Ou plutôt, je devrais dire que mes choix m'ont fait.
En 1975 je sortais juste de l'X et de devenir ce qu'avec un mélange de respect et d'ironie on appelle un polytechnicien. Le respect parce que c'est difficile, l'ironie pour la réputation que nous avons d'un rationalisme quelquefois un peu borné. Le bon sens n'est pas une matière au programme....
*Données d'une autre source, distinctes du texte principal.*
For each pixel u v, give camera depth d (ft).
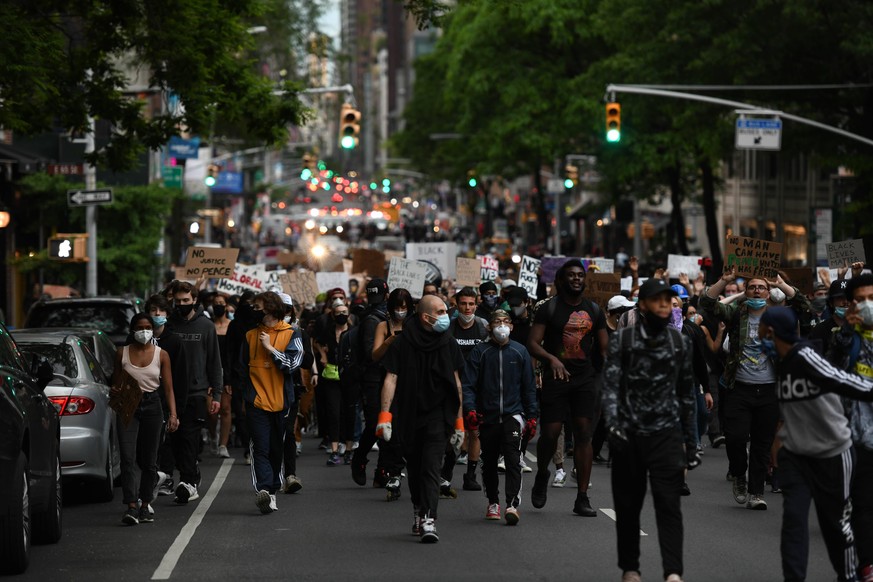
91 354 125.49
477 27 481.46
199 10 181.68
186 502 121.49
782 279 121.19
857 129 292.81
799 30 277.44
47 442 96.07
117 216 298.97
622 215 518.78
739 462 114.73
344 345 148.97
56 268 280.10
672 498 76.69
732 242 133.90
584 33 449.06
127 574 88.17
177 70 184.96
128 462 108.78
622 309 122.01
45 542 99.60
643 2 330.75
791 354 76.84
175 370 115.55
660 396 77.51
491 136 485.56
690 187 473.67
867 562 80.64
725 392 115.55
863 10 268.62
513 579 85.10
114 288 300.20
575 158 458.50
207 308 182.91
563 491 127.13
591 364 107.34
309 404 169.17
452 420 98.68
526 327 142.72
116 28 182.91
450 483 134.10
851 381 75.36
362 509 117.70
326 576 86.38
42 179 297.74
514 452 106.52
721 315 113.39
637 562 79.10
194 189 545.85
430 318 97.96
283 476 129.18
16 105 160.86
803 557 76.18
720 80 304.09
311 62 508.12
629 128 407.03
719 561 91.04
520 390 107.04
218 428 171.12
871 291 82.64
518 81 472.85
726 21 302.45
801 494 76.74
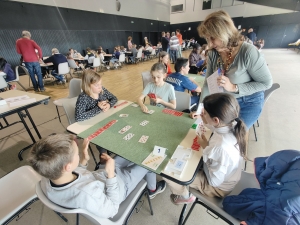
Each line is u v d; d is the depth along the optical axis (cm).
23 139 239
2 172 180
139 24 1157
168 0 1393
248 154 189
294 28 1163
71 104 175
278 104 309
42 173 62
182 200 119
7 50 612
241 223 72
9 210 96
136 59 860
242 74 113
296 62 683
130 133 114
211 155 81
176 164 85
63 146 64
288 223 60
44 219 131
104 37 954
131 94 402
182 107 181
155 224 123
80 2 795
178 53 735
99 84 154
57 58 482
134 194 100
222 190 93
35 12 657
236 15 1263
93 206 66
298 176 69
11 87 407
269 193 73
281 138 213
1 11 575
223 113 80
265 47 1305
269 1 1137
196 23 1395
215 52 130
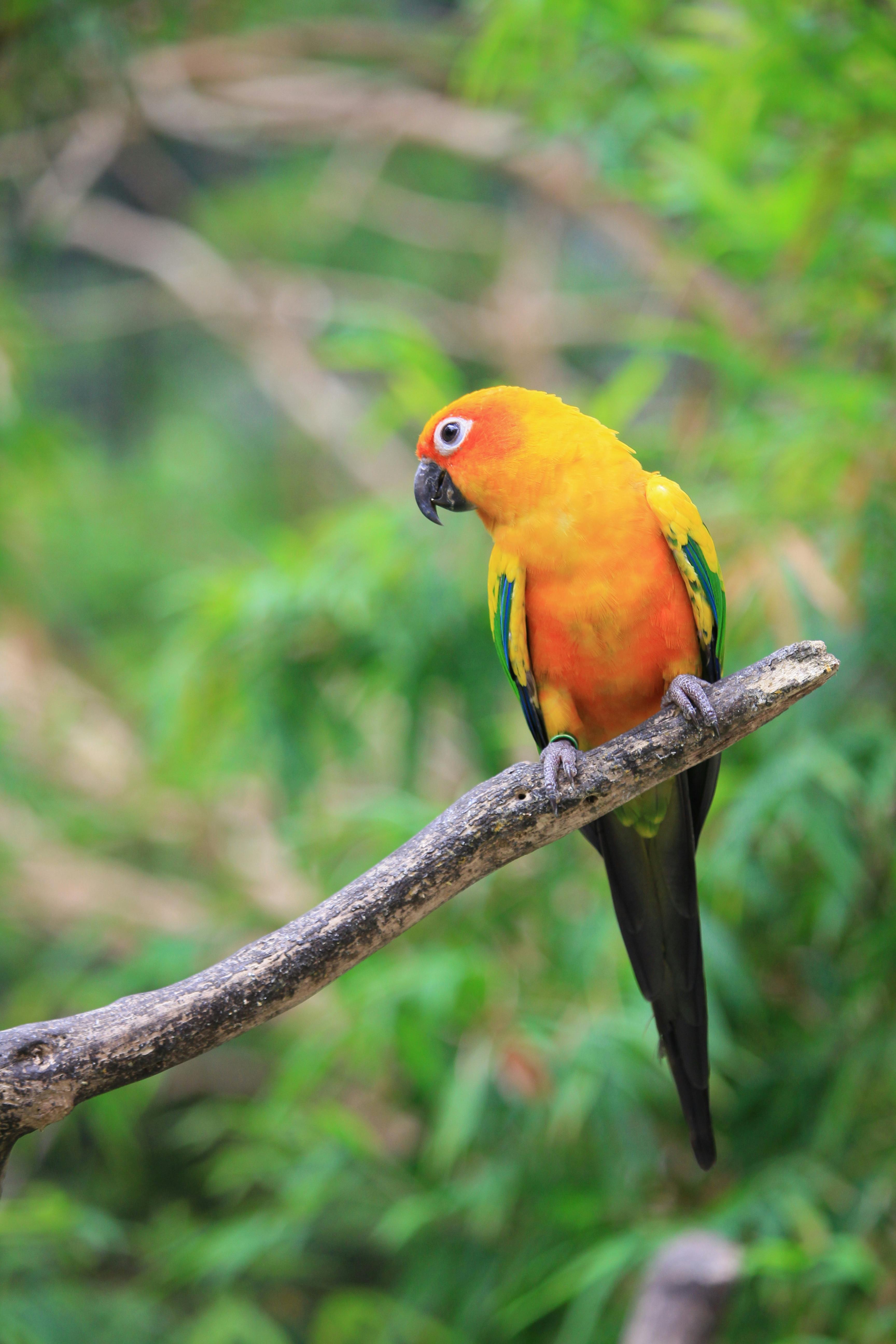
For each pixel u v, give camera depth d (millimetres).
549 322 13953
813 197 6680
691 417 8250
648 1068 7133
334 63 13453
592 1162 7691
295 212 15109
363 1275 10422
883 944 7023
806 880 7598
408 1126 8875
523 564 4789
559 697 4934
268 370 13836
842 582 7090
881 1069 7188
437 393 8234
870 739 7090
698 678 4562
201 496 14875
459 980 7109
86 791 11203
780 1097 7500
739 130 7117
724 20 7469
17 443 10797
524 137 10398
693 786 5246
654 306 11711
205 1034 3623
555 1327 7875
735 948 7109
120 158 15703
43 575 12695
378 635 8070
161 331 17484
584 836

La même année je devins aspirant-guide, le marchepied pour devenir guide de haute-montagne. Dès lors, sans forcément en mesurer les conséquences, j'ai choisi. Choisi de suivre mon propre chemin dans la vie en renonçant quelque peu aux appâts d'une carrière plus classique.
En suivant ma voie
Je n'avais pas de modèle, ni personne pour m'expliquer comment faire, ou quelles erreurs éviter. J'avais pour ouvrir mon chemin de très bonnes cartes en main et, comme tout le monde, mon lot de fragilités. En fait j'avais les meilleurs atouts. Je connaissait ma chance. Mais cette sorte de "chance" a souvent des allures de responsabilité - car après tout quand vous avez à boire et à manger, que vous êtes en forme, que vous avez une carte, un altimètre et une boussole, qui comprendrait que vous puissiez vous perdre ?
La passion
Toute cette histoire avait la passion comme ingrédient. C'était mon moteur, mon carburant, et peut-être bien aussi ma roue de secours. Sans passion je n'aurais pas rompu la ligne de vie qui était si bien tracée. Sans passion je n'aurais pas été si confiant dans l'avenir. Cette passion immédiate ressentie à la découverte de l'escalade a des racines profondes. L'une d'entre elles est certainement le sentiment très intense, quand vous grimpez, que le corps et l'esprit travaillent ensemble. C'est une satisfaction très profonde.
Garder l'équilibre
Bouger, avancer, pour cela il faut accepter de perdre l'équilibre, la stabilité. Et la stabilité, c'est fait de choix permanents. J'aurais pu choisir d'être scientifique, ingénieur ou manager. J'aurais pu choisir d'être guide à plein temps. Je n'ai pas choisi. Je voulais grandir, mais pas dans une seule direction. C'est une ambition instable. Pour moi, l'équilibre est une valeur.
L'expérience
Le temps est un grand professeur. J'ai acquis beaucoup d'expérience en tant qu'alpiniste et en tant que guide. J'ai acquis de l'expérience dans le fait de composer avec le fragile équilibre que je m'étais choisi. Dans les montagnes, j'ai réalisé que cette expérience permet le développement de ce que l'on appelle un peu paresseusement l'intuition. J'ai pris conscience qu'il valait mieux accepter les émotions comme des partenaires valables de nos prises de décision, car de toutes façons, si on cherche à les expulser par la porte, elles reviennent par la fenêtre !
Le goût de transmettre
Dans l'intervalle je faisais le guide. Jeune guide, j'avais souvent tendance à privilégier la course, et je ne suis pas très sûr de la place que j'accordais au client. Plus tard, les priorités évoluèrent. Maintenant, la personne m'intéresse d'abord, ensuite la course. J'avais choisi ce métier par goût pour l'alpinisme ; j'aime partager cette passion et initier des gens à ce monde. Ma première expérience, adolescent, a été de suivre un guide. J'ai senti alors ce lien impalpable qui me donnait de l'énergie. Je n'ai jamais oublié.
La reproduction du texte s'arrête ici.